Rezension zu "Abwesende Väter und Kriegskindheit" von Hartmut Radebold
Schon 2004 hatte der selbst von seinem Thema betroffene Psychoanalytiker Hartmut Radebold unter dem Titel "Abwesende Väter und Kriegskindheit" bei Vandenhoeck und Ruprecht in Göttingen eine Auswertung von zehn langfristigen Psychoanalysen vorgelegt, in der er versuchte zu beschreiben, welche langfristigen Folgen für die Lebenssituation der heute 50- bis 65 -Jährigen die Tatsache hatte, dass ihre Väter kriegsbedingt nicht für sie da waren.
Der Schrecken des Zweiten Weltkriegs und der direkten Nachkriegszeit haben die Kindheit unzähliger Menschen tief geprägt. Ihnen selbst war meist nicht viel geschehen, doch sie erlebten schon während des Krieges und besonders danach erhebliche und für sie tiefgreifende familiäre Veränderungen. Und das hing mit ihren abwesenden Vätern zusammen. Entweder waren sie im Krieg gefallen oder jahrelang vermisst, bis sie für tot erklärt wurden, oder sie kamen als regelrechte seelische und körperliche Wracks aus dem Krieg oder der oft jahrelangen Gefangenschaft zurück und trafen auf eine Familie, die längst gelernt hatte ohne sie zu leben.
Für die Kinder aus diesen Familien ( insgesamt ein Viertel aller Kinder wuchsen damals vaterlos auf) bedeutete dieses Schicksal, dass sie mit erheblichen Entwicklungsschwierigkeiten zu kämpfen hatten, die damals aber nicht erkannt oder gesehen wurden. Erst in späteren Analysen, wenn die Menschen mit ihrem Leben nicht zurechtkamen, tauchten diese Fragen auf und konnten bearbeitet werden.
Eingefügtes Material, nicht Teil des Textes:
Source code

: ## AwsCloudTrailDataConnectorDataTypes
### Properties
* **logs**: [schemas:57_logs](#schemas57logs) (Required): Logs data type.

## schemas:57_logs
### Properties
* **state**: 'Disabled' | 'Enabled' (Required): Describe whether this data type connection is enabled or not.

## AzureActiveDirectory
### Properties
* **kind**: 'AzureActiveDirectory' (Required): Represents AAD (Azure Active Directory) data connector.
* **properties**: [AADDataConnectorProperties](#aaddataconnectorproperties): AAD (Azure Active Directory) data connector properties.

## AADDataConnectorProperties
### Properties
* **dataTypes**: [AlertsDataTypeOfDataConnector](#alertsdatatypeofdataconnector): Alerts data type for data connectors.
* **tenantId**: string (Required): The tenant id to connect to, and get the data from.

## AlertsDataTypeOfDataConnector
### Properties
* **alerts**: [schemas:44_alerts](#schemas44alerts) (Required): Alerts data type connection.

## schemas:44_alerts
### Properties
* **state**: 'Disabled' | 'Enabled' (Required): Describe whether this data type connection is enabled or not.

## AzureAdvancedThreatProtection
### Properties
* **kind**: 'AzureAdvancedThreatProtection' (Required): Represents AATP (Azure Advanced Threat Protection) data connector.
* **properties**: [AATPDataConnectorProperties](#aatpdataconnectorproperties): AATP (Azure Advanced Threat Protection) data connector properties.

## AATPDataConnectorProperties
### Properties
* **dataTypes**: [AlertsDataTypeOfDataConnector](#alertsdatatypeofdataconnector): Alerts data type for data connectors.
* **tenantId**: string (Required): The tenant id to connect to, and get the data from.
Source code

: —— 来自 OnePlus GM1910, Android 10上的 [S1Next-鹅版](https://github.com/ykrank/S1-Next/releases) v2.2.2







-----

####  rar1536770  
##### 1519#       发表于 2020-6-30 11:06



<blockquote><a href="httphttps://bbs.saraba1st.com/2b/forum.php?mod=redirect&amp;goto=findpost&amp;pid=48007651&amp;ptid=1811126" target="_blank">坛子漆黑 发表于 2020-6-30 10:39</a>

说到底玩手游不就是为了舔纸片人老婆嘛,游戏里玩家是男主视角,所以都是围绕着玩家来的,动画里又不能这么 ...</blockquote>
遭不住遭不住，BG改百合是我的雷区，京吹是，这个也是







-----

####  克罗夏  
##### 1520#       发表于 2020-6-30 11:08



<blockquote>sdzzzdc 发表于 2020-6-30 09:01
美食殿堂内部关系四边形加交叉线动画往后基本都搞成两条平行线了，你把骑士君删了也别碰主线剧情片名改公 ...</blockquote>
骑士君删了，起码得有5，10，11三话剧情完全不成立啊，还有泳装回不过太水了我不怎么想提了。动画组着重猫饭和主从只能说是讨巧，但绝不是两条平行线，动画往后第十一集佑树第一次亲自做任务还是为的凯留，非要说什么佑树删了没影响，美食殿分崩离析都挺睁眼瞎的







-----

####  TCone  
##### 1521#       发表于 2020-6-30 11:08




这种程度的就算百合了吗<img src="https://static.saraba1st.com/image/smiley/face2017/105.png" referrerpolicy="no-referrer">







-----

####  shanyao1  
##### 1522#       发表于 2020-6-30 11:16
Hartmut Radebold zeigt in seinem nun bei Klett-Cotta in völlig überarbeiteter und ergänzter Form wieder aufgelegten Buch, wie es seinen Patienten gelingt, nicht zuletzt durch seine durch seine eigenen Betroffenheit geprägten emotionale Haltung, einen Zugang zu finden zu ihrer bisher abgewehrten und verleugneten Kriegskindheit und ihren abwesenden Vätern.
Das Buch hat mich betroffen gemacht und mich, obwohl es eine völlig andere Situation ist, immer wieder daran erinnert, wie viele Kinder heute mit abwesenden Vätern aufwachsen müssen. Schon bald werden sich die Analytiker mit dieser Form der Vaterlosigkeit im Frieden beschäftigen und ich wage zu prophezeien, dass man herausfinden wird, dass eine Kindheit ohne Vater mit nur gelegentlichen Kontakten, für Jungen und Mädchen sicher unterschiedliche, aber doch für ihr Leben und ihre Beziehungs- und Liebesfähigkeit enorme Auswirkungen haben wird.
Wer sich dem Thema "Abwesende Väter" literarisch nähern möchte ,dem empfehle ich den neuen Roman von Harriet Köhler "Und dann diese Stille", der bei Kiepenheuer und Witsch 2010 erschienen ist.